Looking at the quick ratio trend for Sotera Health Co over the past five years, we observe fluctuations in the company's ability to cover its short-term liabilities with its quick assets.
In 2023, the quick ratio improved significantly to 2.18, indicating a substantial increase in liquidity compared to the previous year. This may suggest that the company holds an increased level of liquid assets that can be readily converted to cash to cover its short-term obligations.
Conversely, in 2022, Sotera Health Co had a quick ratio of 0.77, which was the lowest among the years presented. This suggests potential liquidity challenges during that period, as the company may have had difficulty meeting its short-term obligations with its quick assets alone.
In 2021, the quick ratio was 1.81, showing a decent liquidity position that improved from the previous year.
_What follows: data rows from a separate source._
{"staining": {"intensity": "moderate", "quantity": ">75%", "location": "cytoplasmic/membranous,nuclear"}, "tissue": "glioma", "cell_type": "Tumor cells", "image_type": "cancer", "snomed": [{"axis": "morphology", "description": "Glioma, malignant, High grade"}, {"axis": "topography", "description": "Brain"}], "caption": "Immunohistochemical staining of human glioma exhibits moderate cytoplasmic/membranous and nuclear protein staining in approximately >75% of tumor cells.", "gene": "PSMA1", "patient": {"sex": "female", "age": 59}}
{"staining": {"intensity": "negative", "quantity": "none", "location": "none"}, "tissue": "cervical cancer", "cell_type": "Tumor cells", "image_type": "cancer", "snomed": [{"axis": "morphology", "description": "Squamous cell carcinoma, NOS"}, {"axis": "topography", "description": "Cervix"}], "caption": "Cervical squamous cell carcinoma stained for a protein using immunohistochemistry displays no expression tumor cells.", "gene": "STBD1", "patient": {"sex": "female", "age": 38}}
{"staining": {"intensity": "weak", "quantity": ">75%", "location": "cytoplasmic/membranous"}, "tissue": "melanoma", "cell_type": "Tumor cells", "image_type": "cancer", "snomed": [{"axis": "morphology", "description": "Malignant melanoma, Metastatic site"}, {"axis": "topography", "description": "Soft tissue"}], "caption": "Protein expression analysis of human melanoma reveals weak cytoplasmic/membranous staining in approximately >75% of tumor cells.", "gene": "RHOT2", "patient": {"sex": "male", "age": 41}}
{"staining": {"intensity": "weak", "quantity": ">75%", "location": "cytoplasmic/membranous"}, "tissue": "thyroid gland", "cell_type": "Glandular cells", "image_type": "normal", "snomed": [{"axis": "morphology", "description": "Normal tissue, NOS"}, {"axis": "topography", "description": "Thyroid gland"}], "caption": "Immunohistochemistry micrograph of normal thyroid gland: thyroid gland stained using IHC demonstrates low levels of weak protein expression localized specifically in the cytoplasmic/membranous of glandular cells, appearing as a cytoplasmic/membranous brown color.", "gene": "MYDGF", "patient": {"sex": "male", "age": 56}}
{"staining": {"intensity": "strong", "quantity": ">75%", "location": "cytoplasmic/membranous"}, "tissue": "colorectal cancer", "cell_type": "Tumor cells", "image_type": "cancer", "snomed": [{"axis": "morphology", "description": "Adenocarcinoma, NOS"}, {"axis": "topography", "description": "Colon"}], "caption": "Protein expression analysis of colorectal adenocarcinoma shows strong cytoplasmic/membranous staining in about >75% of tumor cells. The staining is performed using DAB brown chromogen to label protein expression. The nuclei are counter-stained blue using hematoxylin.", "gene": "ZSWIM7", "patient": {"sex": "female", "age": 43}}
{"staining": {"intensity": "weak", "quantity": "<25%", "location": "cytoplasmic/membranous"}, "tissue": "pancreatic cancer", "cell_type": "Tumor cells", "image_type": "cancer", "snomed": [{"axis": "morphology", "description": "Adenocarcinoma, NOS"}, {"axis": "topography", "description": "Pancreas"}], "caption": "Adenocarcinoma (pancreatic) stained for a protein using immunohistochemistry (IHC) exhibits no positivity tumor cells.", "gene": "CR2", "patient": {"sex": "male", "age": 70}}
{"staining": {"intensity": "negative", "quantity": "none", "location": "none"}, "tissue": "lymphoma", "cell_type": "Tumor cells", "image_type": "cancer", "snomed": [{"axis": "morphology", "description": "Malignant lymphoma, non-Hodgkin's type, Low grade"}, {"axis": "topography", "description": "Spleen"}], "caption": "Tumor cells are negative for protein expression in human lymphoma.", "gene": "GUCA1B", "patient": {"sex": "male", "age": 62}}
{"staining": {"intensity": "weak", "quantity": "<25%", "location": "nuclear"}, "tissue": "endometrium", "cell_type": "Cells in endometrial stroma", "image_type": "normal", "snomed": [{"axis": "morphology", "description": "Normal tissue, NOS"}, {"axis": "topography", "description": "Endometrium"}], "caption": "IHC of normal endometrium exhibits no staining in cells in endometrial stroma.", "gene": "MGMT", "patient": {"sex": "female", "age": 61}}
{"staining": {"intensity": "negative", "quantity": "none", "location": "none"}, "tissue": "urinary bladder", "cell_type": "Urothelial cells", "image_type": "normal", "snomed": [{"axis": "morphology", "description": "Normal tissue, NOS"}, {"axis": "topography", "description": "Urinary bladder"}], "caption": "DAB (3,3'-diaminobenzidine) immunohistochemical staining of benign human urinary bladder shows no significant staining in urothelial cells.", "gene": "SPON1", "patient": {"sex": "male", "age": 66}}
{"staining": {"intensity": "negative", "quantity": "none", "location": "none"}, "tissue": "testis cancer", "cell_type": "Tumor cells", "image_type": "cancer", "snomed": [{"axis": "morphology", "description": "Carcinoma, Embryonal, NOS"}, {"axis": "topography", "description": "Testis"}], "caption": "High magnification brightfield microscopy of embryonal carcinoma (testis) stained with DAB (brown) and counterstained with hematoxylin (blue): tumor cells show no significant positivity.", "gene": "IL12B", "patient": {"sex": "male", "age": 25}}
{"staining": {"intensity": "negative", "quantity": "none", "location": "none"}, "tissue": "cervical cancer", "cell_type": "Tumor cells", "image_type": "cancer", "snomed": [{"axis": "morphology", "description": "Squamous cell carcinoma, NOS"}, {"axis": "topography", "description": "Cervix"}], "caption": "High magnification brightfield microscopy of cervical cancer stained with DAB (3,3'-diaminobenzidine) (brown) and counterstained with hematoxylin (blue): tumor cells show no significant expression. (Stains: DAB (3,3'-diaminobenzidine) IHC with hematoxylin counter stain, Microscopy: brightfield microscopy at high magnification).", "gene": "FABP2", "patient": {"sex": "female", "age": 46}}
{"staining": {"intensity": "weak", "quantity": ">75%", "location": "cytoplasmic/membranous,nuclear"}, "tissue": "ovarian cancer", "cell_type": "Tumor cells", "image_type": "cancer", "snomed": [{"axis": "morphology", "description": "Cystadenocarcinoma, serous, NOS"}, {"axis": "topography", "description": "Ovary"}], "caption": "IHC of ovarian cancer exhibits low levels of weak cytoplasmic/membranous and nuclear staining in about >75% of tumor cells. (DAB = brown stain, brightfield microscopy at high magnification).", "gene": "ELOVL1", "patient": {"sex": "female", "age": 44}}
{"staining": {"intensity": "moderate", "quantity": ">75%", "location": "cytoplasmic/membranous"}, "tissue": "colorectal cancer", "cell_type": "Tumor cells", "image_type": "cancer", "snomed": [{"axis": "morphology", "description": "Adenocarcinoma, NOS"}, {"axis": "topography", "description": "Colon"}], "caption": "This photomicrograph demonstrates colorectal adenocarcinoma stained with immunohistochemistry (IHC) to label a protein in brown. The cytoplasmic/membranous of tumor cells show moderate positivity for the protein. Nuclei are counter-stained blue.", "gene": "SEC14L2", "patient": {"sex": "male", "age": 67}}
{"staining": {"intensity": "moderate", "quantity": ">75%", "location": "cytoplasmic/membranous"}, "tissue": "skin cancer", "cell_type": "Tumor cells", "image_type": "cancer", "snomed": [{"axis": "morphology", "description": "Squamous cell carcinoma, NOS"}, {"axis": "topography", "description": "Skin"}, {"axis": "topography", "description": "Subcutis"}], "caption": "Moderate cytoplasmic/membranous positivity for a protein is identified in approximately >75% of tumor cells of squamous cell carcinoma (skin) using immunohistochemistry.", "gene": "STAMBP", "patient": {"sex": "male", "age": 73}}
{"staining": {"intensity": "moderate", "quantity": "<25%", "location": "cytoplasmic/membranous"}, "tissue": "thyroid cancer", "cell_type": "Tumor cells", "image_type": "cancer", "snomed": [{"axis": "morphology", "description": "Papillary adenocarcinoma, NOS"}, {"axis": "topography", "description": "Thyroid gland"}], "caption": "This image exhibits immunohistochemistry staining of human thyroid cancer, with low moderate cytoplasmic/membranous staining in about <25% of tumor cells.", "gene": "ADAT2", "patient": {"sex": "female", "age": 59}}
Similarly, in 2020 and 2019, the quick ratios were 2.00 and 1.73 respectively, indicating a moderately strong ability to cover short-term liabilities with quick assets in those years.
Overall, the fluctuation in Sotera Health Co's quick ratio over the five-year period suggests varying levels of liquidity and the need for careful monitoring of the company's ability to meet its short-term obligations effectively using its readily available assets.